More accurate climate models on new supercomputers

D-USYS

With high-performance computers, ETH scientists have succeeded in producing kilometer-accurate weather and climate simulations. For the first time thunderstorms and rain showers can be explicitly represented.

by David Leutwyler

The climate simulation at a 2.2 km resolution has been performed for the duration of 10 years and covers continental Europe. The paper by external pageLeutwyler et al. (2017) has been selected as a publication highlight by external pageAGUs Earth & Space Sciene News.

Enlarged view: Summertime convection in continental Europe
Summertime convection in continental Europe. Snapshots on 13 June 2006 12 UTC from (left) a simulation with parameterized convection and (right) with deep convection treated explicitly. The colored shading denotes the 15min-precipitation [mm/h], and the grey shading a cloud visualization.
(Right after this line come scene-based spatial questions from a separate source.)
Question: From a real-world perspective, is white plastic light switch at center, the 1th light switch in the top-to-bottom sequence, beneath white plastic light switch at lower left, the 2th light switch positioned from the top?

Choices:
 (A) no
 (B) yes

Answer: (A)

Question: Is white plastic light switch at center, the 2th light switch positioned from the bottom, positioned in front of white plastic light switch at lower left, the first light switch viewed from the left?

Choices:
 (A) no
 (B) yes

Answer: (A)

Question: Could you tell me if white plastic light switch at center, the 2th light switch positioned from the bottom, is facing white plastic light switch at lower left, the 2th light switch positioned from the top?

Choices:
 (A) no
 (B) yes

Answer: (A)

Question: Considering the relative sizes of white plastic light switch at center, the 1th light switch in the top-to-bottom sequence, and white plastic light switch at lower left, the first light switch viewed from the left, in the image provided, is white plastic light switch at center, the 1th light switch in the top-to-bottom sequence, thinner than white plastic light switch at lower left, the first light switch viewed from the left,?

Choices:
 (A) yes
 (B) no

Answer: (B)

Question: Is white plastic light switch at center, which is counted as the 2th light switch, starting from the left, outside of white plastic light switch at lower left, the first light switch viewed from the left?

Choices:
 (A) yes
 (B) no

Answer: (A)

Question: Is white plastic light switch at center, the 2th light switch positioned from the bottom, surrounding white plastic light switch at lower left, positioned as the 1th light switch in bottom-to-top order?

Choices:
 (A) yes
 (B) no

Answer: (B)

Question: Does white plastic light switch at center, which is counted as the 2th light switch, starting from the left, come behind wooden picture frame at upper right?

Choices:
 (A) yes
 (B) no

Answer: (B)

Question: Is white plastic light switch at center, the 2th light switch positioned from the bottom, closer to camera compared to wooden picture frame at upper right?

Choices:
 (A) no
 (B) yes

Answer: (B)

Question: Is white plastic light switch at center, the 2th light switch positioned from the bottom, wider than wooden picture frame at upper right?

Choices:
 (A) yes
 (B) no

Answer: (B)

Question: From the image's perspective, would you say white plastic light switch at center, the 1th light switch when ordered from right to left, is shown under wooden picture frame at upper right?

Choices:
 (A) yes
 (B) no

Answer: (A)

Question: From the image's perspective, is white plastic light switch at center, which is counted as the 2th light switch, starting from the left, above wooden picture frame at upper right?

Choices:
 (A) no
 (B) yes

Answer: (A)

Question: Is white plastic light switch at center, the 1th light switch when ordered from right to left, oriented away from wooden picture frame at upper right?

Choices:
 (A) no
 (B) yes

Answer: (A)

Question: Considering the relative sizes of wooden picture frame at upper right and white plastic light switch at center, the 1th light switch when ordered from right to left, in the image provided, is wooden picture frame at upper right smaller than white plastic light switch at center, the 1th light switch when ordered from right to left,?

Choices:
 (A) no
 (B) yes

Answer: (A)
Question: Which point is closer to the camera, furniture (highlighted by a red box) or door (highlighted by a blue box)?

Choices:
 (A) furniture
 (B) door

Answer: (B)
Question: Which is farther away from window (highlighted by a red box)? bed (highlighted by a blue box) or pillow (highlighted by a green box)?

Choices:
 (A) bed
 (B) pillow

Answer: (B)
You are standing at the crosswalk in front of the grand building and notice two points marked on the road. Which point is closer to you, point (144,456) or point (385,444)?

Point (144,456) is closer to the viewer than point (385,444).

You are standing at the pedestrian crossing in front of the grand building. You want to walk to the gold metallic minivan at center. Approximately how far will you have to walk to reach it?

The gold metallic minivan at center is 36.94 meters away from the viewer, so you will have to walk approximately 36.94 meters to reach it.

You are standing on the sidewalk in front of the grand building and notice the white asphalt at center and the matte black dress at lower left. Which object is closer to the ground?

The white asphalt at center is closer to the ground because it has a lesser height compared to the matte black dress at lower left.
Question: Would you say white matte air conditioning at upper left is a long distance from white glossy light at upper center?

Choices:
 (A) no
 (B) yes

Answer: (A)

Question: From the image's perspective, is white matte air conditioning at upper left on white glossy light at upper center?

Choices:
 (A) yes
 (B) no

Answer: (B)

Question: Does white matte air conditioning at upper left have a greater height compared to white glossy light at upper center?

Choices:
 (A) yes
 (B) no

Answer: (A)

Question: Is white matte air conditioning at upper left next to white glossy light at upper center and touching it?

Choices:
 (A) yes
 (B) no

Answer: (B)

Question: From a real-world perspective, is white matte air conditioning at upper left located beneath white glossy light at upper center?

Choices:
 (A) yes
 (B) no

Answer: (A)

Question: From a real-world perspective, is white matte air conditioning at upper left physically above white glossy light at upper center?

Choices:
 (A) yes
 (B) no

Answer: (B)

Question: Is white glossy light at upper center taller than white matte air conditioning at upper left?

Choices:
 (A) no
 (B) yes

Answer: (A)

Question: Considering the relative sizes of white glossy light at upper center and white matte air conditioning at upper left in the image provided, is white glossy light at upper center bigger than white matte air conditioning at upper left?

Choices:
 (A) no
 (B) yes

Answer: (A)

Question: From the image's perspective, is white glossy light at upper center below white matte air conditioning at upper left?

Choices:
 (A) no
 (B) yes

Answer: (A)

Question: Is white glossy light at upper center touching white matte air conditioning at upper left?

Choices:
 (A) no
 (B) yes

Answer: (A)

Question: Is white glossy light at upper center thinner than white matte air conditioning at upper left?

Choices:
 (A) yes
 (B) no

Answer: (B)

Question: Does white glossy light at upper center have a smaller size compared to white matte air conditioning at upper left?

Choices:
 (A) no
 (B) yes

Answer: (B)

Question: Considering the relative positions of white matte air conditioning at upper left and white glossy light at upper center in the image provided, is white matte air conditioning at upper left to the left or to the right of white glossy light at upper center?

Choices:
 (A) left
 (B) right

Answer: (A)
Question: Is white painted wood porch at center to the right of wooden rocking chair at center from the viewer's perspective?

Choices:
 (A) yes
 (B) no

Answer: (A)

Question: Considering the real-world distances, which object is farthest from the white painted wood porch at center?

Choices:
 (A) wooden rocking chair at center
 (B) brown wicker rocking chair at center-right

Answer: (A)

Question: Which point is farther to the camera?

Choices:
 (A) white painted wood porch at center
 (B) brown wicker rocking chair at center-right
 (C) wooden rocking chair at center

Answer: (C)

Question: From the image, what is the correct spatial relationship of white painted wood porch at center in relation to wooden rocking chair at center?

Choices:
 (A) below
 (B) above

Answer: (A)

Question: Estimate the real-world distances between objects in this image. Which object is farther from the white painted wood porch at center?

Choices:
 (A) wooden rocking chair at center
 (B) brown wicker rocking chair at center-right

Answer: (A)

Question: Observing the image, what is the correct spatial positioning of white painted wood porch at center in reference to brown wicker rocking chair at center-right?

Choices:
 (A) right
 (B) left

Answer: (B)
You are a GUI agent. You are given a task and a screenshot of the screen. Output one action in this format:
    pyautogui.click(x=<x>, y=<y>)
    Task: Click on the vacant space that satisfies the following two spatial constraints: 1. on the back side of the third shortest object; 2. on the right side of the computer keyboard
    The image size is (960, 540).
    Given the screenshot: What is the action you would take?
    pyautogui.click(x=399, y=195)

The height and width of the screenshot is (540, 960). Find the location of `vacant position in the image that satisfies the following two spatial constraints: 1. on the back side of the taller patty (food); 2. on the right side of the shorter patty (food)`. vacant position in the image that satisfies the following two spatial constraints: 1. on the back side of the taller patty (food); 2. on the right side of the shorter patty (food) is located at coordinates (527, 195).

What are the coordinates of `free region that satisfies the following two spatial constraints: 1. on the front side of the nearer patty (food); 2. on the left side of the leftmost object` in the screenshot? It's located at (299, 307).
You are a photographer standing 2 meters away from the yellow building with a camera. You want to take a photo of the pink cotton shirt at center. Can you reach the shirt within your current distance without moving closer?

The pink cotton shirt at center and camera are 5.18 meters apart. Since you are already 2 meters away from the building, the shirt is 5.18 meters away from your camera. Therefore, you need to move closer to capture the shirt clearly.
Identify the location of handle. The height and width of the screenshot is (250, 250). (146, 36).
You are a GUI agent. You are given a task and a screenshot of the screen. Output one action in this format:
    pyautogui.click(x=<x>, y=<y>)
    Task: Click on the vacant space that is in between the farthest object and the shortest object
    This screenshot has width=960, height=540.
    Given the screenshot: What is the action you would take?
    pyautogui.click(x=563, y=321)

The simulations were conducted using the COSMO model. This model is a complex computer program developed in an international effort for some decades. The code runs on high-performance computers and has more than 300 thousand lines of code. It is used by many European weather centres including MeteoSwiss, and by about 200 researchers at numerous universities and climate centres, such as the ETH-based Center for Climate Systems Modelling C2SM. High-performance computers, also known as supercomputers, push the limits of what we can compute by utilizing specialized processors. What makes the work of Leutwyler et.al. special is that their version of the COSMO model can not only use many-core processors, but also graphics processing units (GPUs).

Resolution to the 1-kilometer scale

Thunderstorms and rains showers (deep convection) are difficult to simulate in today’s climate models. The computational meshes used today are usually too coarse (10-200 km) to catch the associated small-scale motions. Therefore, these models treat deep convection using physically-based semi-empirical parameterizations. In the current study the grid spacing is refined to the kilometer scale, which allows switching off these parameterizations and thus formulating the model much closer to physical first principles.